When will open source v3 come out? It's supposed to be in Apache Iceberg 1.10, right?

talatuyarer · 2025-08-11T21:19:14 1754947154

Yes 1.10 version will be first version for V3 spec. But not all features are implemented on runners such as Spark or Flink.

fabatka · 2025-08-11T21:42:46 1754948566

I thought 1.9.0 already had at least some of the v3 features, like the variant type and column lineages? https://iceberg.apache.org/releases/#190-release

Of course I haven't seen any implementations supporting these yet.

talatuyarer · 2025-08-11T22:29:30 1754951370

Yes, the specification will be finalized with version 1.10. Previous versions also include specification changes. Iceberg's implementation of V3 occurs in three stages: Specification Change, Core Implementation, and Spark/Flink Implementation.
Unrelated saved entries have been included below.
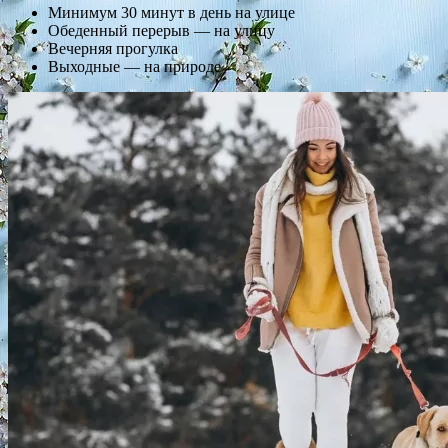
Минимум 30 минут в день на улице
Обеденный перерыв — на улицу
Вечерняя прогулка
Выходные — на природе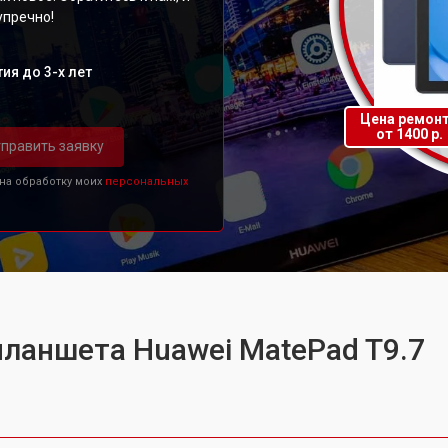
упречно!
ия до 3-х лет
Цена ремон
от 1400 р.
править заявку
 на обработку моих
персональных
планшета Huawei MatePad T9.7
So far only Variant is supported in Spark and with 1.10 Spark will support nano timestamp and unknowntype I believe.

jamesblonde · 2025-08-12T05:18:08 1754975888

Any idea when 1.10 will be released?

talatuyarer · 2025-08-12T16:36:38 1755016598

I believe we are very close to release candidate. We are waiting unknown type support for Apache Spark per latest email

https://lists.apache.org/thread/gd5smyln3v6k4b790t5d1vy4483m...

robertlagrant · 2025-08-11T21:31:03 1754947863

> default column values

The way they implemented this seems really useful for any database.